A grandeza de Tyler levou a equipa do Rimas e Batidas a destacá-lo como um dos nomes mais urgentes que estavam em falta para com os palcos nacionais. Uma década após a sua estreia no panorama do hip hop norte-americano, o fundador do (extinto?) colectivo Odd Future é agora um produtor de mão cheia e um liricista irreverente, que já deixou marcas suficientemente profundas na indústria ao ponto de uma nova geração de artistas andar a inspirar-se nas suas criações.
Nada lhe fora facilitado e, por isso, Tyler viu-se obrigado a inovar para que a marca OFWGKTA conseguisse perfurar o mercado. O sucesso está à vista de todo o mundo. Se antes tudo não passava de um projecto de garagem, hoje Tyler tem o mundo a seus pés: dos milhões de streams aos maiores palcos espalhados pelos quatro cantos do globo, de um festival em nome próprio às vedetas da indústria que consigo colaboram, dos temas que ajudaram a criar tendências às marcas que se renderam para ter produtos com a sua assinatura. E a cereja no topo do bolo: a atenção dos GRAMMYs.

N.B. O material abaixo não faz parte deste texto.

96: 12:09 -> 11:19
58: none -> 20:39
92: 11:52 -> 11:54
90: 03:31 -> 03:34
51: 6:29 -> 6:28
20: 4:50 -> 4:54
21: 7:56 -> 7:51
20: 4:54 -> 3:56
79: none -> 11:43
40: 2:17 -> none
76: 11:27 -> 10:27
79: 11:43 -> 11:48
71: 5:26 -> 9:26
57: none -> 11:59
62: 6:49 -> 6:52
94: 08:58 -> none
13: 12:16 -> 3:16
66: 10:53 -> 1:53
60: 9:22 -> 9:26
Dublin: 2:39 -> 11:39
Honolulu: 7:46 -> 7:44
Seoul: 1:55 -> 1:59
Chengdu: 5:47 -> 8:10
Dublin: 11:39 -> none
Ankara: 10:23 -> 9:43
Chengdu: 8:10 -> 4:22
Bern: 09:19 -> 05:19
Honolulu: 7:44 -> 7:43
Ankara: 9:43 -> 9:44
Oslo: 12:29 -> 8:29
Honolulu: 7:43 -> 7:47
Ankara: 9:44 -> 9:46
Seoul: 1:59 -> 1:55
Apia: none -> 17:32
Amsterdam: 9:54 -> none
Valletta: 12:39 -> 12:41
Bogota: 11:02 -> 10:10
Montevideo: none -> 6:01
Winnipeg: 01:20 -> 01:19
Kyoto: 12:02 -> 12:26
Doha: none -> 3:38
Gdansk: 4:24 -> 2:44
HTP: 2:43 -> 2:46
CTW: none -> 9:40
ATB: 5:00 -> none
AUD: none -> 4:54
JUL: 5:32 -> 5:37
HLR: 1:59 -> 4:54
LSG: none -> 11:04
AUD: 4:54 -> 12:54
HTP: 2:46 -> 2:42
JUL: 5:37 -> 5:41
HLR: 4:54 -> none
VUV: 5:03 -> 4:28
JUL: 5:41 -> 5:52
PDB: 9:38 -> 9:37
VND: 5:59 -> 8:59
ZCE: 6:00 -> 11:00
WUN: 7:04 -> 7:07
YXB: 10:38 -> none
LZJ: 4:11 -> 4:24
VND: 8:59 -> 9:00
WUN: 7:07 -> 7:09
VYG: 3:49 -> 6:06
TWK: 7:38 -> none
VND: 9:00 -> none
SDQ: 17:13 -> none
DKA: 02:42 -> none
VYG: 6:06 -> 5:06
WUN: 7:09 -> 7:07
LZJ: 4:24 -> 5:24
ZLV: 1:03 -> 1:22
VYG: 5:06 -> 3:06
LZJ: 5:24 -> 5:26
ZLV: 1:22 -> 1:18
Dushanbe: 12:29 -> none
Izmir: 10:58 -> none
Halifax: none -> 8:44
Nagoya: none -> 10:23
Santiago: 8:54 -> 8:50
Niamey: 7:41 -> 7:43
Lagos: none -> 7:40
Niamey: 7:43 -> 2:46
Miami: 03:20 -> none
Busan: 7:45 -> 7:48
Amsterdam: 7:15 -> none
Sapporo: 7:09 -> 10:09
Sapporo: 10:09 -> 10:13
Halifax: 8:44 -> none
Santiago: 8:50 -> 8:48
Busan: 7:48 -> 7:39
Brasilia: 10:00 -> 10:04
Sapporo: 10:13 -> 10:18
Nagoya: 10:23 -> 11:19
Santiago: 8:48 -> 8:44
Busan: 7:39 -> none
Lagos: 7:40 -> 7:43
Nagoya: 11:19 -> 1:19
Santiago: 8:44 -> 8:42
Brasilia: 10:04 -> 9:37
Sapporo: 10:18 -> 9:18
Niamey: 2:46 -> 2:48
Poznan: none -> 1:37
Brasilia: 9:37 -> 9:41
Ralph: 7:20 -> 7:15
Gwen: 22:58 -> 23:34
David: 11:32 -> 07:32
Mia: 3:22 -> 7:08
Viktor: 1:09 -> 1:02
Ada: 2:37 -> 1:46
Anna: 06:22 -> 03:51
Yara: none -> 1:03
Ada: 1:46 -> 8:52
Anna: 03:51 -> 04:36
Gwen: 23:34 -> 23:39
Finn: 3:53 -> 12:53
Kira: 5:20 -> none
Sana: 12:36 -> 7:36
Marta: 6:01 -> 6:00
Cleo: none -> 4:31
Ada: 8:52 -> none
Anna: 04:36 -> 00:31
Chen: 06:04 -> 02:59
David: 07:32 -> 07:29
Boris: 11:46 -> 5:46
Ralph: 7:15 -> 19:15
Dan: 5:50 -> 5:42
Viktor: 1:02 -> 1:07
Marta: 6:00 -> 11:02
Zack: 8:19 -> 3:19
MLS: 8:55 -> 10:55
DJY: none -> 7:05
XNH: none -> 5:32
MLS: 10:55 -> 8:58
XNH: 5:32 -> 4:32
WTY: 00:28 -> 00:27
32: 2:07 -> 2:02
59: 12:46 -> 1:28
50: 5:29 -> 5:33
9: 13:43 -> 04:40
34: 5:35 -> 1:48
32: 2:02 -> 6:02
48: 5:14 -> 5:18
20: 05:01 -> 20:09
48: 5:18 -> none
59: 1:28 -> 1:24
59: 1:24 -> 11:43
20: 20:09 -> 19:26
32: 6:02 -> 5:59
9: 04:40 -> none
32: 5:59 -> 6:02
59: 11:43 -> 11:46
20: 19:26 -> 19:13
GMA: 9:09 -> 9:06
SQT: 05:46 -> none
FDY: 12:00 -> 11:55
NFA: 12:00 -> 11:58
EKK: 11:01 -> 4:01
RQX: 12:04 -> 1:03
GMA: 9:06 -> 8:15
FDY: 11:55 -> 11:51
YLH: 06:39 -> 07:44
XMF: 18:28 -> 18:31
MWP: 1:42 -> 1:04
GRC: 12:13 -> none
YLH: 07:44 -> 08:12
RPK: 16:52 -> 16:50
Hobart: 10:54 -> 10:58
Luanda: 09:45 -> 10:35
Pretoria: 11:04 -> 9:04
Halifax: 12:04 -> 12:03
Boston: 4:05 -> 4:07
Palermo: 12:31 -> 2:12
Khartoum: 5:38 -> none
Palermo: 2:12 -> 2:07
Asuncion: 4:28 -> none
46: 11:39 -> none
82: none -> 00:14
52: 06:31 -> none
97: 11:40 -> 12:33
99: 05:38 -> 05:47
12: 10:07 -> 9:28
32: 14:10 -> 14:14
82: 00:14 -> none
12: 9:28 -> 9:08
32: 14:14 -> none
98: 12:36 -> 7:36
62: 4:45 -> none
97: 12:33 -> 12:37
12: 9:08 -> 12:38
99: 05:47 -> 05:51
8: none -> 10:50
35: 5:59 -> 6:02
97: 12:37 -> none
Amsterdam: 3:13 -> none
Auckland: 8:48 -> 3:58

Tyler, The Creator é um dos grandes símbolos do empreendedorismo musical no século XXI e a cidade do Porto anseia pela sua prestação no palco Seat do NOS Primavera Sound, que acontece já amanhã. Num breve apanhado de cinco faixas, o Rimas e Batidas traça a evolução sónica e mediática protagonizada por uma das mais brilhantes mentes que surgiram da costa oeste norte-americana num passado recente.
[Tyler, The Creator] “Bastard”
O conceito de faixa de introdução tem vindo perder-se com o avançar dos tempos. Para a sua estreia nos discos, Tyler, The Creator criou a personagem Dr. TC, que o viria a acompanhar nos temas introdutórios dos dois LPs seguintes.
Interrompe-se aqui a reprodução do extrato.